Policy ideas are in play

Madigan said the study “gives us good-enough evidence that we really need to create some policies that are really specific around creating age limits, for example, on social media apps.” She pointed to international moves: Denmark announced it plans to enforce a social media ban for users under age 15. Australia is requiring social media companies to “take reasonable steps to prevent Australians under the age of 16 from creating or keeping an account” starting December 2025. Those developments won’t dictate Barrington policy, but they show how quickly the debate is shifting.

At the school level, experts say local leaders may consider practical steps that reduce distraction during learning and promote healthy habits — for example, firm device-free windows during class, clearer norms around phone storage, and digital literacy lessons that help students manage their time online. Families may find it useful to set device-free periods around homework and the hour before bedtime, and to keep a closer eye on how social media spills into sleep and study time.

Important caveats for parents and schools

The JAMA paper reports an association, not causation. The summary does not include full methodological details such as the scoring scales for the tests, the exact statistical adjustments, or whether social media time was measured by self-report or devices.

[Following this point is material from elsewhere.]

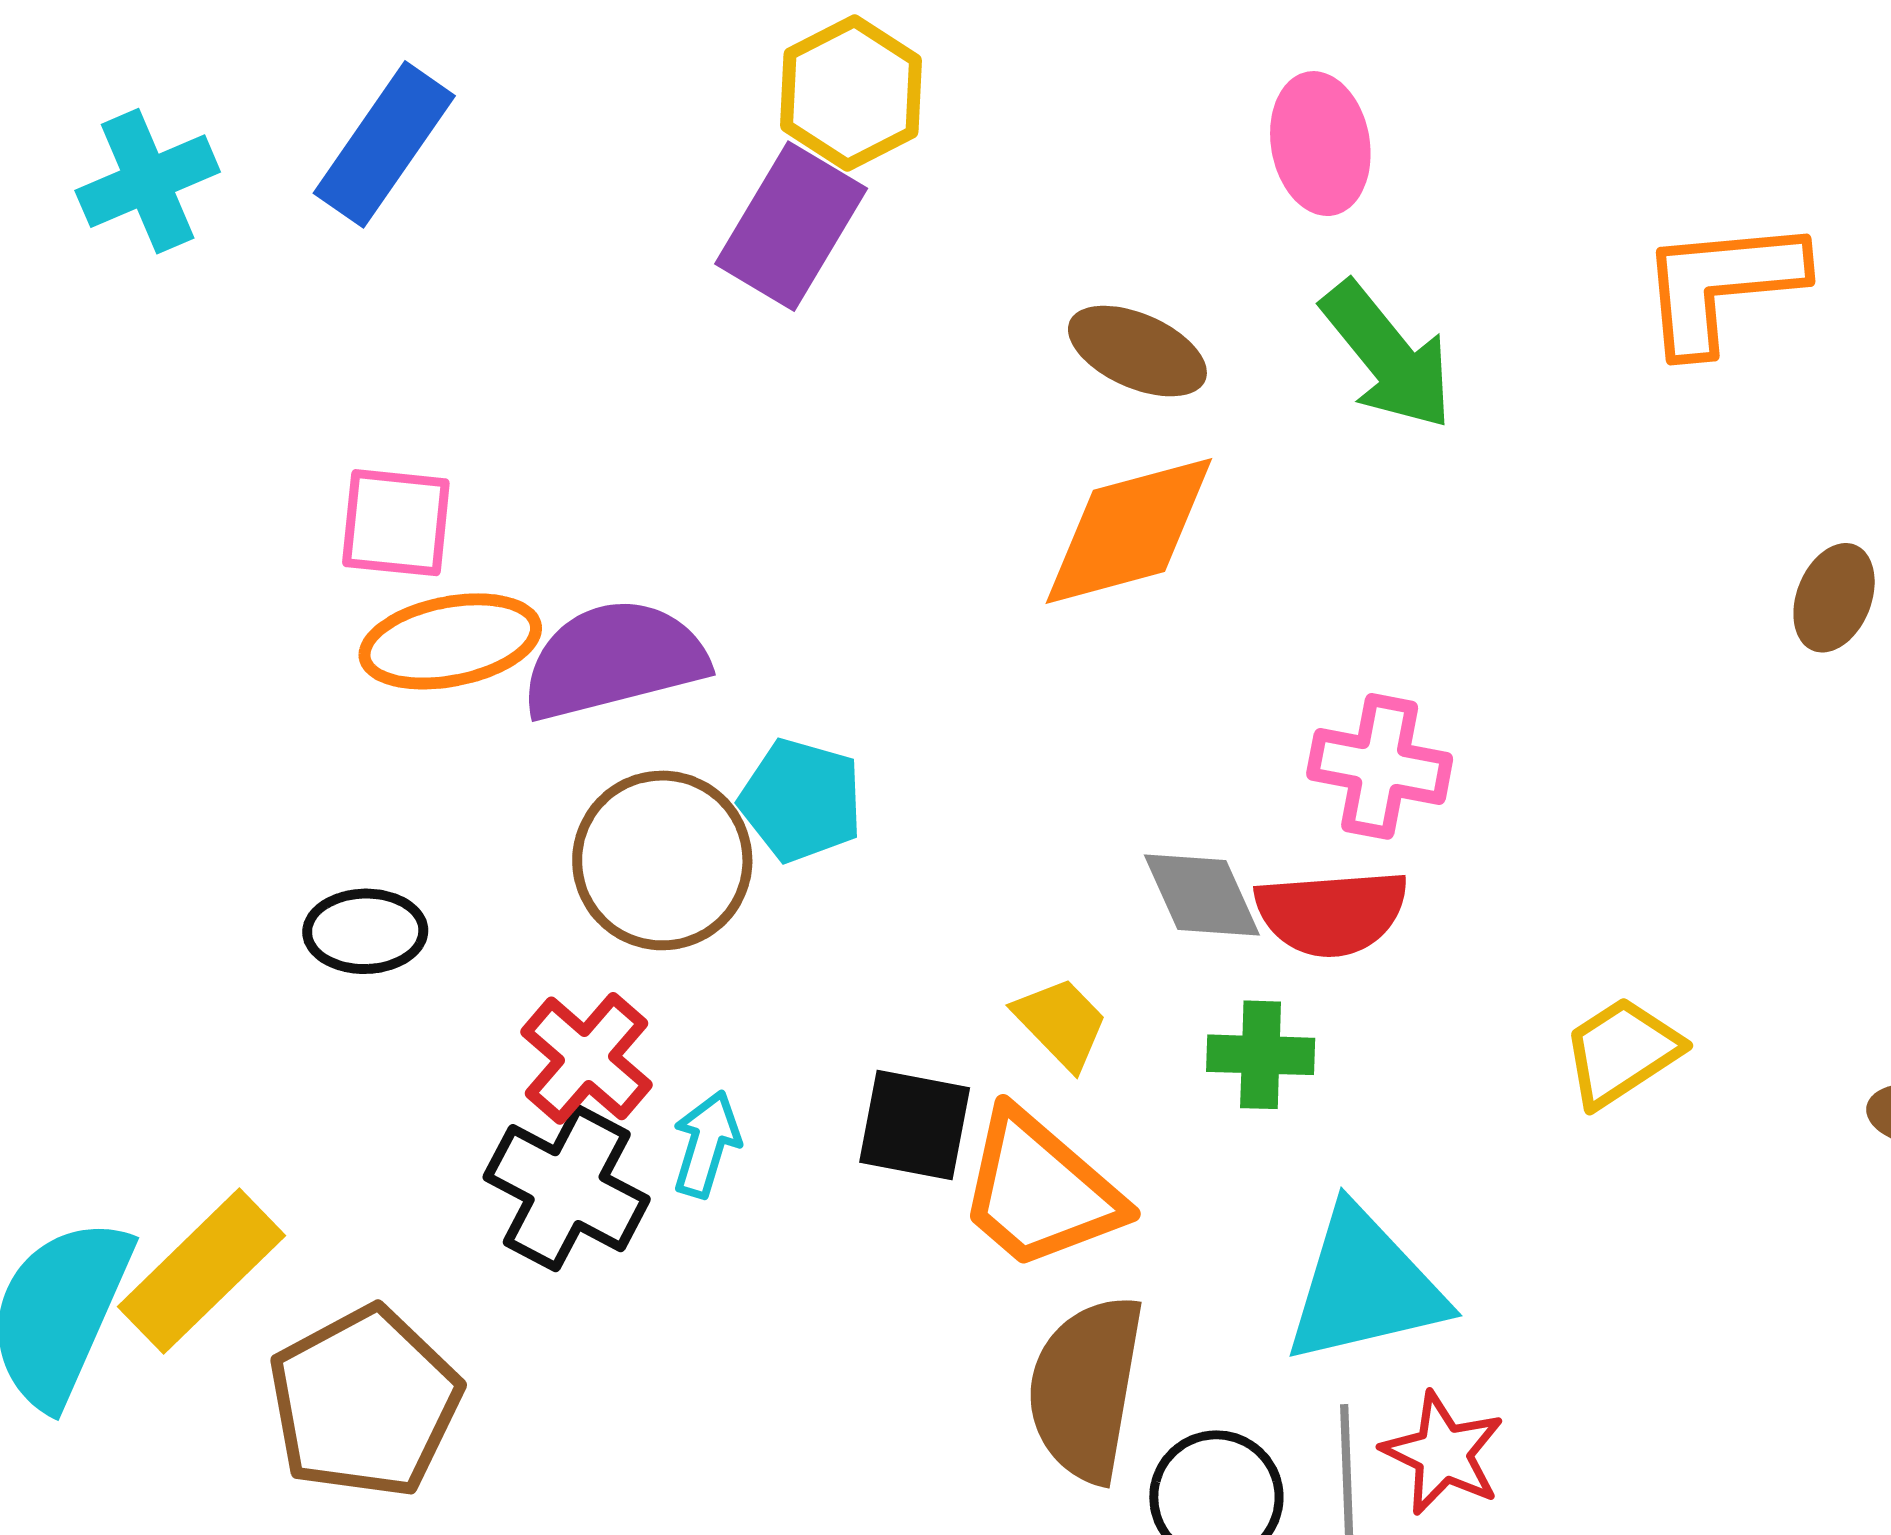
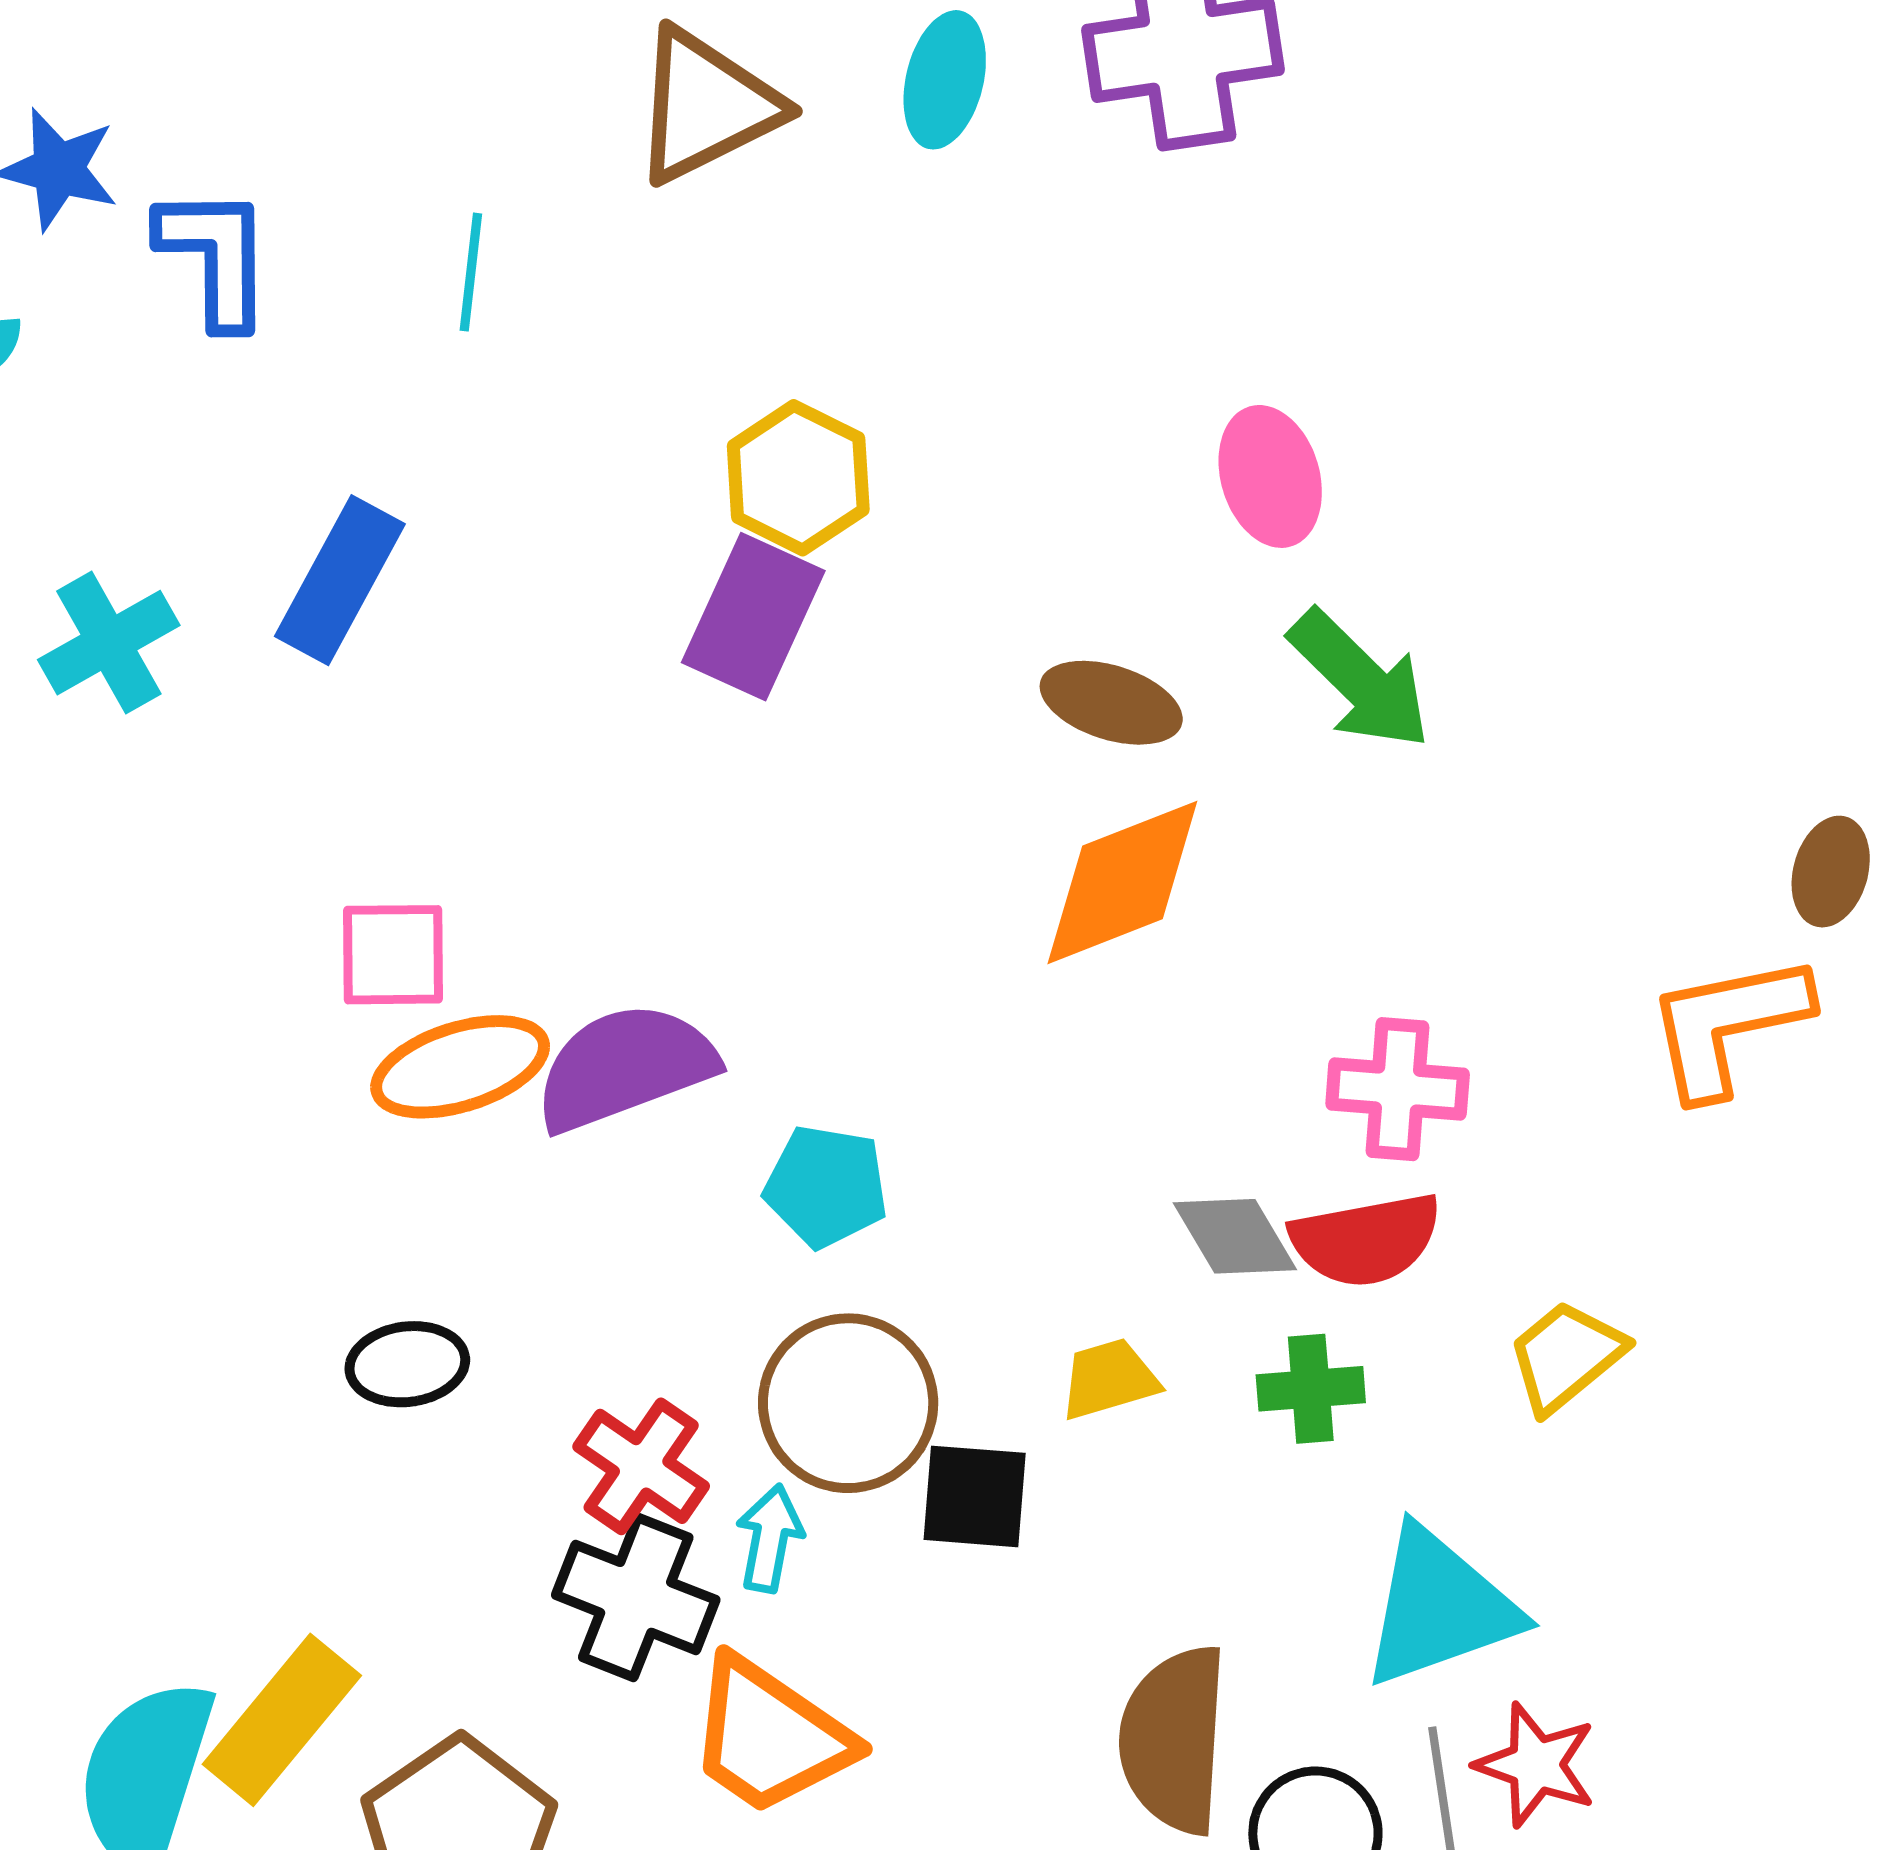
orange L-shape: (1721, 285) -> (1728, 1025), moved
brown circle: (662, 860) -> (848, 1403), moved
yellow trapezoid: (1061, 1023) -> (1109, 1379), turned -56
yellow trapezoid: (1622, 1052) -> (1566, 1356), moved
orange trapezoid: (1040, 1191) -> (770, 1736), moved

Those gaps matter when interpreting how big a one- or five-point difference is in the real world, and whether other factors — like prior reading ability, sleep, or family circumstances — explain part of the pattern.

That uncertainty argues for proportionate responses in Barrington: low-cost, low-risk measures that support attention and sleep, paired with careful evaluation of any new school rules. As more evidence accumulates, policies can be refined.

What this means for Barrington households

For parents and caregivers, the takeaway is not panic but attention. The dose–response pattern suggests that even modest use by age 13 was linked with lower scores, and heavier use with larger gaps. Setting predictable, age-appropriate limits and carving out device-free routines during homework and before bed could help protect reading and memory — the very skills students rely on in local classrooms.

For educators, the study adds weight to conversations already happening about phones in school and the role of social media in the school day. It also invites pilots and partnerships with families to test what improves focus and learning without unintended consequences.

As Barrington’s children move through the grades, the question is not just how much time they spend online, but when and where — and how that time competes with sleep, reading and the quiet concentration that learning demands. The new findings don’t settle the debate, but they give the community a clearer map of the trade-offs to consider now, before small differences become larger divides.